Overcoming a Language Problem

When a child has a language problem, that is, when it is suspected that his vocabulary and use of language is not up to expected standards, then there is only one way in which this can be remedied, and that is by providing the child with enough opportunities to hear language. There must be enough repetition of the same words, phrases and grammatical structures.

A practical way of providing the child with enough opportunities to hear language, is by following the steps below. (Note that, if you do this right, the biggest effort would be to find and record suitable stories. The daily implementation does not require any of the parent's or of the child's time.)

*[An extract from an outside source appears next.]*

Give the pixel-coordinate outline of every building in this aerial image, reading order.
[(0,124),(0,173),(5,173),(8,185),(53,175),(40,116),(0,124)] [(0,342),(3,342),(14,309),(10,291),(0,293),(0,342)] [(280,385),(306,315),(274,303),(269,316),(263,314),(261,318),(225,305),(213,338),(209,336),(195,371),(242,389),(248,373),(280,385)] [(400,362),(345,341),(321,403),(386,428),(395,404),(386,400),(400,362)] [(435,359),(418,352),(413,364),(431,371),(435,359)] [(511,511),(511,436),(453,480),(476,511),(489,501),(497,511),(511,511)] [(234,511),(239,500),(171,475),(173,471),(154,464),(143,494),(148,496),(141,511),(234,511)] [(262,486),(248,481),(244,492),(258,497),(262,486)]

1. Find a story that is suitable for a child one to two years older than your own child. The story must be no more than 10 minutes long. Make a recording of this story, taking pains to read it as clearly as possible. Alternatively, you can buy a suitable story. You will also need a tape player, CD-player, Ipod or MP3-player with an auto-reverse function. You may or may not use earphones.

2. This recording must now be played to the child for three hours per day, or as close to three hours as possible. (Two hours per day would probably be sufficient if the child's language problem is not severe.) What is needed is complete immersion. Playing the story only two or three times a day will not achieve much. However, it is not necessary for the child to sit still and listen to the story. Rather, a background of language must be created for the child, so that he can continue with his other daily activities against this background. The volume should be set so that the words will be clearly audible, but not so loud that it is disturbing.

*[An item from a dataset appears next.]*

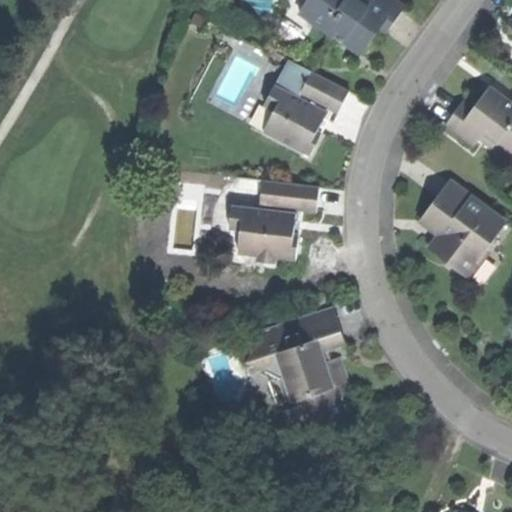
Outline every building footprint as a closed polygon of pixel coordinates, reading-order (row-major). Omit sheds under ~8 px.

The recording could, for example, play while the child is

  • getting dressed in the mornings,
  • being transported to and from school,
  • playing with the dog, and
  • sitting at dinner table.

One can also play the recording for the first hour after the learner has gone to bed. And, if it doesn't disturb the child, one can leave it playing throughout the night.

3. As was mentioned above, repetition must form the backbone of this background. The same story must be played over and over until the words, phrases and grammatical structures in the story have become part of the child's active vocabulary. This will take about three months, and in some cases even longer.

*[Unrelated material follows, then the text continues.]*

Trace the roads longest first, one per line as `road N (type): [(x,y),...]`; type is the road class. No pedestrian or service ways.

4. After at least three months, the same procedure must be followed with a new story. The child must listen to it continually, again for at least three months.

5. In this way one continues, playing the same story over and over and over for at least three months, using a new story every three months, until the child's active vocabulary is up to standard.

The correct teaching method always delivers excellent results. Even a severe language problem can, by using the correct method and creating a sufficiently stimulating environment, be overcome.